Pharmacoeconomics

Pharmacoeconomics is a sub-discipline of health economics, studying the cost-effectiveness of pharmaceutical therapies. The results provided by pharmacoeconomic research can be used to guide an optimal allocation of healthcare resources. Pharmacoeconomic research employs a range of descriptive and analytic techniques that are used in health economics and in other disciplines comprising clinical pharmacology, epidemiology, health technology assessment and risk analysis.

Principal investigator (PI) Professor Marja Blom

Cost-effectiveness of biological compared with conventional synthetic disease-modifying anti-rheumatic drugs in patients with rheumatoid arthritis

PI Professor Marja Blom, PhD student Jaana Joensuu, University of Helsinki

Collaboration: Docent, MD Dan Nordström, Faculty of Medicine, Institute of Clinical Medicine and Helsinki University Hospital, PhD KJ Aaltonen,  Finnish Pharmaceutical Pricing Board, Docent, MD T Sokka, Department of Rheumatology, Jyväskylä Central Hospital, Jyväskylä.

Measuring effectiveness and cost-effectiveness in secondary health care

Effectiveness is measured using a standard generic Health Related Quality of Life instrument (15D), often supplemented by disease specific measures. Combining effectiveness data with cost information enables the estimation of short-term cost-effectiveness of various interventions. So far, the data collection covers patients receiving treatment according to standard hospital care routines in over sixty distinct medical entities.

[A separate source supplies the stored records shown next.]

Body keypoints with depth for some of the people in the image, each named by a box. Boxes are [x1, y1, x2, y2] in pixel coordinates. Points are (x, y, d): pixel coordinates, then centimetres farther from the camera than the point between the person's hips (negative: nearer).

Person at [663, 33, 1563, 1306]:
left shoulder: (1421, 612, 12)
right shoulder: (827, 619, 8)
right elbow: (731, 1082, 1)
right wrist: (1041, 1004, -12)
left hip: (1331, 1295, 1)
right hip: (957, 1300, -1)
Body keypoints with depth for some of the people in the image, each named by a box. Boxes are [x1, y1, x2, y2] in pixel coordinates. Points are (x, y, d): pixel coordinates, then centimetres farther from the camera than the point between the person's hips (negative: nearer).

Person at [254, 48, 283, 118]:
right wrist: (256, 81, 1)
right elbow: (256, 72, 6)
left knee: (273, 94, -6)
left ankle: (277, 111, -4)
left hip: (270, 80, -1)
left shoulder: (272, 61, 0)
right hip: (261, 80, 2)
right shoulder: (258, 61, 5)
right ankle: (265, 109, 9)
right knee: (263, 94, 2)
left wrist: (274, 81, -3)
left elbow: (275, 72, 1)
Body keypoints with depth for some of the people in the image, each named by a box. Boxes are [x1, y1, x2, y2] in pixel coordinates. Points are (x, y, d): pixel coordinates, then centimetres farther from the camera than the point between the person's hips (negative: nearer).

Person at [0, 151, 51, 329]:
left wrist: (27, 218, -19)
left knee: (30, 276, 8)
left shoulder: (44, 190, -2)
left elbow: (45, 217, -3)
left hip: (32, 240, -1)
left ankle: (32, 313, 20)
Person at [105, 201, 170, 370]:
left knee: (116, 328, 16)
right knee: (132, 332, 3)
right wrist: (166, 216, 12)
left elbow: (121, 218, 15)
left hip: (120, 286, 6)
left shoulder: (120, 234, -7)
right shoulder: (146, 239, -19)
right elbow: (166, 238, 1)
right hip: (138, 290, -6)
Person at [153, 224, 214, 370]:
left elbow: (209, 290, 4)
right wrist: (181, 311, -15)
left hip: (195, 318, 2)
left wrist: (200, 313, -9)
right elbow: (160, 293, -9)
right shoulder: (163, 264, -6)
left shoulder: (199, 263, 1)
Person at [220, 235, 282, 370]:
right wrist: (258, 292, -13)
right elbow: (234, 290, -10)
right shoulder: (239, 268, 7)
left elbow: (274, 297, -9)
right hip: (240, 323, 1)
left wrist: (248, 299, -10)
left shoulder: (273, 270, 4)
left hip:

PI Professor Marja Blom, University of Helsinki. Collaboration: Professor Risto P. Roine, University of Eastern Finland, Helsinki University Hospital; Docent Pirjo Räsänen, Helsinki University Hospital, University of Helsinki

Effectiveness ad costs of biosimilars in the treatment of inflammatory bowel disease

The research is designed to evaluate the clinical effectiveness and costs of biosimilars in the treatment of inflammatory bowel diseases. Patient reported outcomes are collected at the Hospital District of Helsinki and Uusimaa (HUS) at different time points before and after switching to biosimilar. The costs of specialized medical care are collected from the HUS Ecomed database. The primary endpoints of the study are changes in costs and Quality-Adjusted Life Years (QALYs) before and after switching to biosimilar. Research began in 2015.

PI Professor Marja Blom, PhD student Saara Huoponen, University of Helsinki. Collaboration: Docent Perttu Arkkila, Helsinki University Hospital, University of Helsinki; Docent Taina Sipponen, Helsinki University Hospital, University of Helsinki; MD Anja Eberl, Helsinki University Hospital, University of Helsinki; Docent Pirjo Räsänen, Helsinki University Hospital, University of Helsinki; Professor Risto P. Roine, University of Eastern Finland, Helsinki University Hospital

Economic burden of fluoroquinolone-related adverse events

The aim of this research is to evaluate the economic impact of fluoroquinolone-related adverse events in Finland. Though fluoroquinolones are generally well tolerated drugs, they have been associated with serious adverse events, which often require both sick leave and health service use. These, in turn, cause potentially significant costs for patients and society. Fluoroquinolones used in Finland include levofloxacin, moxifloxacin, norfloxacin, ofloxacin and ciprofloxacin, of which the latter is most used. Research began in 2017.

PI Professor Marja Blom, PhD student Laura Saarukka, University of Helsinki. Collaboration: Professor Janne Backman, Professor of clinical pharmacology and personalised medicine, Faculty of Medicine, University of Helsinki/HUSLAB, Docent PhD Pirjo Räsänen, External Evaluation Unit, Hospital District of Helsinki and Uusimaa, MD Outi Lapatto-Reiniluoto, specialist in clinical pharmacology and internal medicine, Hospital District of Helsinki and Uusimaa/HUSLAB

Decision making of drug reimbursement, risk sharing agreements, health technology assessment decision-making and funding new high-cost cancer drugs

PI Marja Blom, University of Helsinki. Collaboration: Professor Anthony Harris, Professor Jeff Richardson, Monash University, Melbourne, Australia.